━━━━━ Data to process ━━━━━
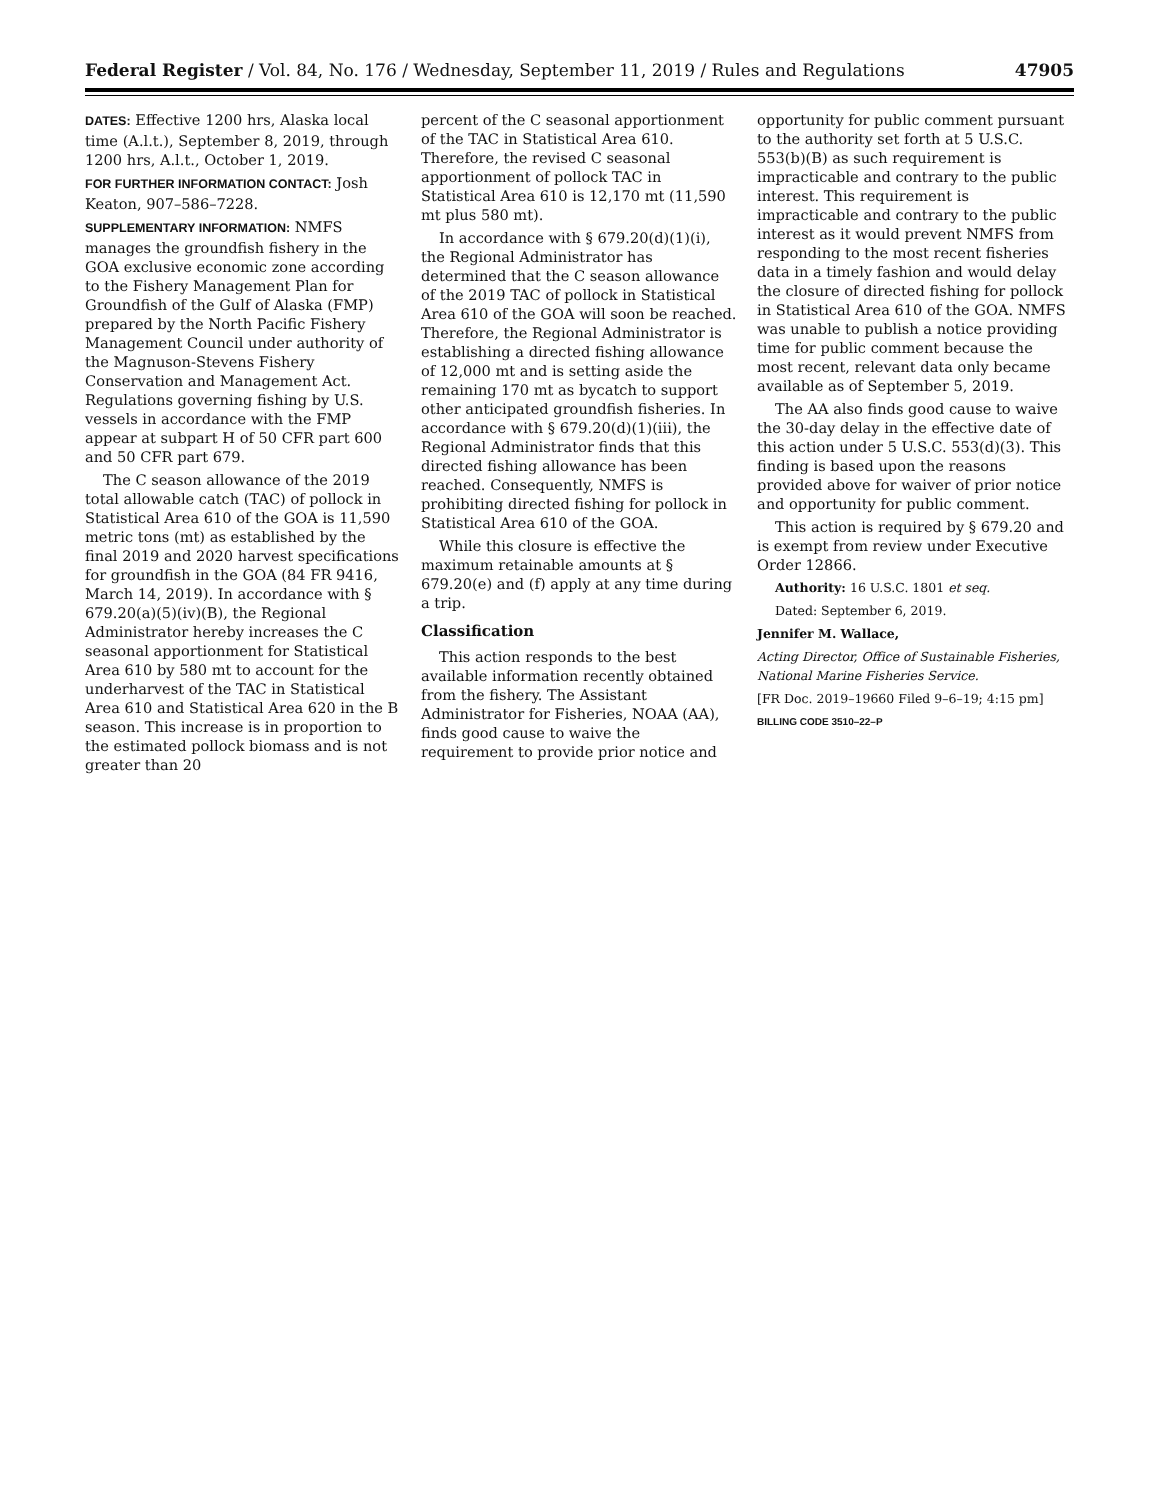Federal Register / Vol. 84, No. 176 / Wednesday, September 11, 2019 / Rules and Regulations 47905
DATES: Effective 1200 hrs, Alaska local time (A.l.t.), September 8, 2019, through 1200 hrs, A.l.t., October 1, 2019.
FOR FURTHER INFORMATION CONTACT: Josh Keaton, 907–586–7228.
SUPPLEMENTARY INFORMATION: NMFS manages the groundfish fishery in the GOA exclusive economic zone according to the Fishery Management Plan for Groundfish of the Gulf of Alaska (FMP) prepared by the North Pacific Fishery Management Council under authority of the Magnuson-Stevens Fishery Conservation and Management Act. Regulations governing fishing by U.S. vessels in accordance with the FMP appear at subpart H of 50 CFR part 600 and 50 CFR part 679.
The C season allowance of the 2019 total allowable catch (TAC) of pollock in Statistical Area 610 of the GOA is 11,590 metric tons (mt) as established by the final 2019 and 2020 harvest specifications for groundfish in the GOA (84 FR 9416, March 14, 2019). In accordance with § 679.20(a)(5)(iv)(B), the Regional Administrator hereby increases the C seasonal apportionment for Statistical Area 610 by 580 mt to account for the underharvest of the TAC in Statistical Area 610 and Statistical Area 620 in the B season. This increase is in proportion to the estimated pollock biomass and is not greater than 20
percent of the C seasonal apportionment of the TAC in Statistical Area 610. Therefore, the revised C seasonal apportionment of pollock TAC in Statistical Area 610 is 12,170 mt (11,590 mt plus 580 mt).
In accordance with § 679.20(d)(1)(i), the Regional Administrator has determined that the C season allowance of the 2019 TAC of pollock in Statistical Area 610 of the GOA will soon be reached. Therefore, the Regional Administrator is establishing a directed fishing allowance of 12,000 mt and is setting aside the remaining 170 mt as bycatch to support other anticipated groundfish fisheries. In accordance with § 679.20(d)(1)(iii), the Regional Administrator finds that this directed fishing allowance has been reached. Consequently, NMFS is prohibiting directed fishing for pollock in Statistical Area 610 of the GOA.
While this closure is effective the maximum retainable amounts at § 679.20(e) and (f) apply at any time during a trip.
Classification
This action responds to the best available information recently obtained from the fishery. The Assistant Administrator for Fisheries, NOAA (AA), finds good cause to waive the requirement to provide prior notice and
opportunity for public comment pursuant to the authority set forth at 5 U.S.C. 553(b)(B) as such requirement is impracticable and contrary to the public interest. This requirement is impracticable and contrary to the public interest as it would prevent NMFS from responding to the most recent fisheries data in a timely fashion and would delay the closure of directed fishing for pollock in Statistical Area 610 of the GOA. NMFS was unable to publish a notice providing time for public comment because the most recent, relevant data only became available as of September 5, 2019.
The AA also finds good cause to waive the 30-day delay in the effective date of this action under 5 U.S.C. 553(d)(3). This finding is based upon the reasons provided above for waiver of prior notice and opportunity for public comment.
This action is required by § 679.20 and is exempt from review under Executive Order 12866.
Authority: 16 U.S.C. 1801 et seq.
Dated: September 6, 2019.
Jennifer M. Wallace,
Acting Director, Office of Sustainable Fisheries, National Marine Fisheries Service.
[FR Doc. 2019–19660 Filed 9–6–19; 4:15 pm]
BILLING CODE 3510–22–P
━━━━━
### What this task involves
Above are records; repeat only the lines starting at the line with "FOR FURTHER INFORMATION" and ending at the line with "SUPPLEMENTARY INFORMATION: NMFS", exactly as they appear, both included.

### Answer to the problem
FOR FURTHER INFORMATION CONTACT: Josh Keaton, 907–586–7228.
SUPPLEMENTARY INFORMATION: NMFS manages the groundfish fishery in the GOA exclusive economic zone according to the Fishery Management Plan for Groundfish of the Gulf of Alaska (FMP) prepared by the North Pacific Fishery Management Council under authority of the Magnuson-Stevens Fishery Conservation and Management Act. Regulations governing fishing by U.S. vessels in accordance with the FMP appear at subpart H of 50 CFR part 600 and 50 CFR part 679.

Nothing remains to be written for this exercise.